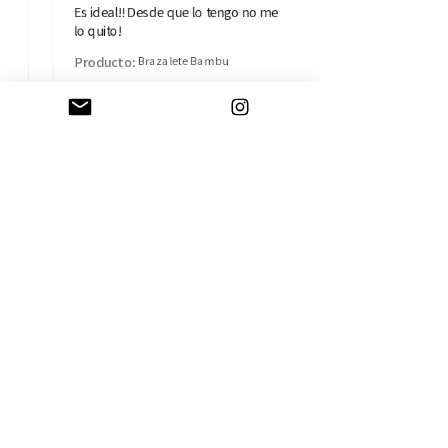
Es ideal!! Desde que lo tengo no me
lo quito!
Producto:
Brazalete Bambu
Isabel B.
Madrid, MD
AYUDA
CAMBIOS Y DEVOLUCIONES
CONTACTO
ENVÍOS
TÉRMINOS Y CONDICIONES
SOBRE LA EMPRESA
HISTORIA
TARJETA REGALO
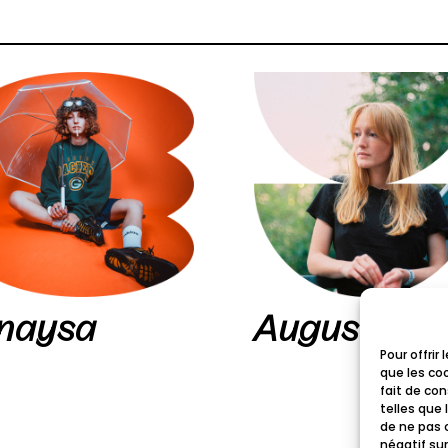
naysa
Augusta
Pour offrir
que les co
fait de co
telles que 
de ne pas 
négatif sur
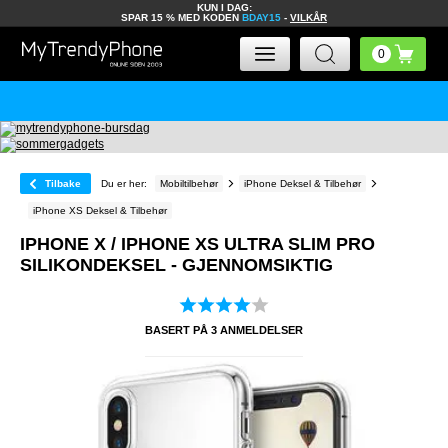
KUN I DAG:
SPAR 15 % MED KODEN
BDAY15
-
VILKÅR
Tilbake
Du er her:
Mobiltilbehør
iPhone Deksel & Tilbehør
iPhone XS Deksel & Tilbehør
IPHONE X / IPHONE XS ULTRA SLIM PRO
SILIKONDEKSEL - GJENNOMSIKTIG
BASERT PÅ
3
ANMELDELSER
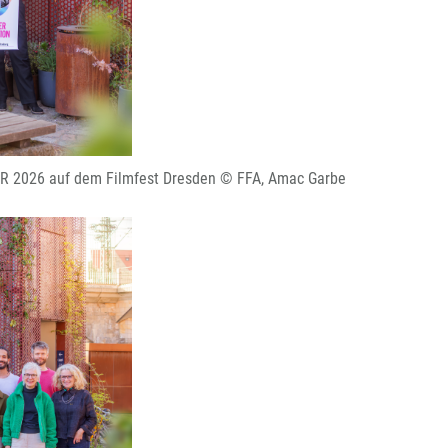
 2026 auf dem Filmfest Dresden © FFA, Amac Garbe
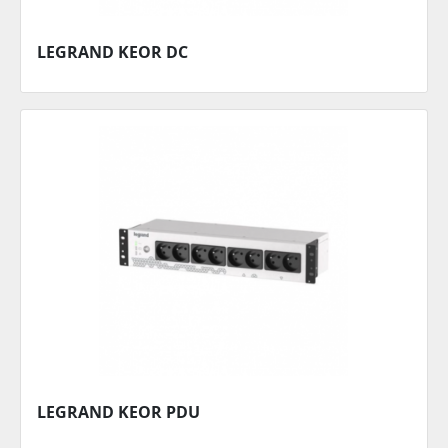
LEGRAND KEOR DC
LEGRAND KEOR PDU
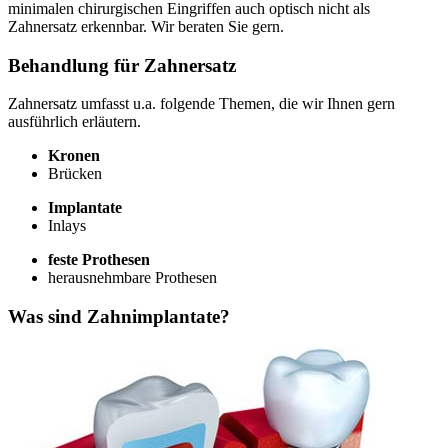
minimalen chirurgischen Eingriffen auch optisch nicht als
Zahnersatz erkennbar. Wir beraten Sie gern.
Behandlung für Zahnersatz
Zahnersatz umfasst u.a. folgende Themen, die wir Ihnen gern
ausführlich erläutern.
Kronen
Brücken
Implantate
Inlays
feste Prothesen
herausnehmbare Prothesen
Was sind Zahnimplantate?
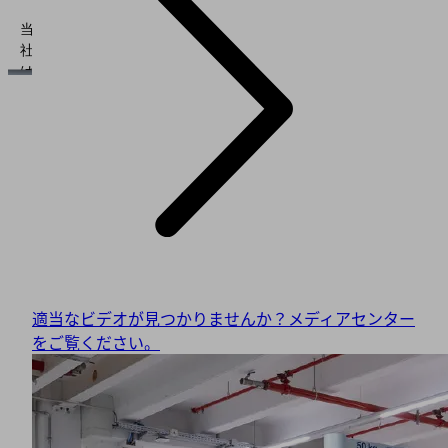
当
社
は
サ
ー
ド
パ
ー
テ
ィ
の
サ
ー
ビ
適当なビデオが見つかりませんか？メディアセンター
ス
をご覧ください。
を
使
い、
お
客
様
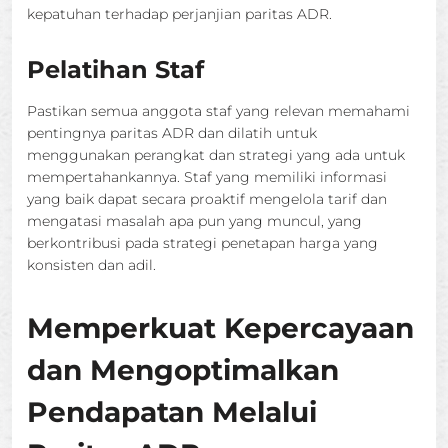
kepatuhan terhadap perjanjian paritas ADR.
Pelatihan Staf
Pastikan semua anggota staf yang relevan memahami
pentingnya paritas ADR dan dilatih untuk
menggunakan perangkat dan strategi yang ada untuk
mempertahankannya. Staf yang memiliki informasi
yang baik dapat secara proaktif mengelola tarif dan
mengatasi masalah apa pun yang muncul, yang
berkontribusi pada strategi penetapan harga yang
konsisten dan adil.
Memperkuat Kepercayaan
dan Mengoptimalkan
Pendapatan Melalui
--
• WORK REQUEST:
Within the entries above, count each line holding the string "gern". Give only the result.

• ANSWER TO THE PROBLEM:
2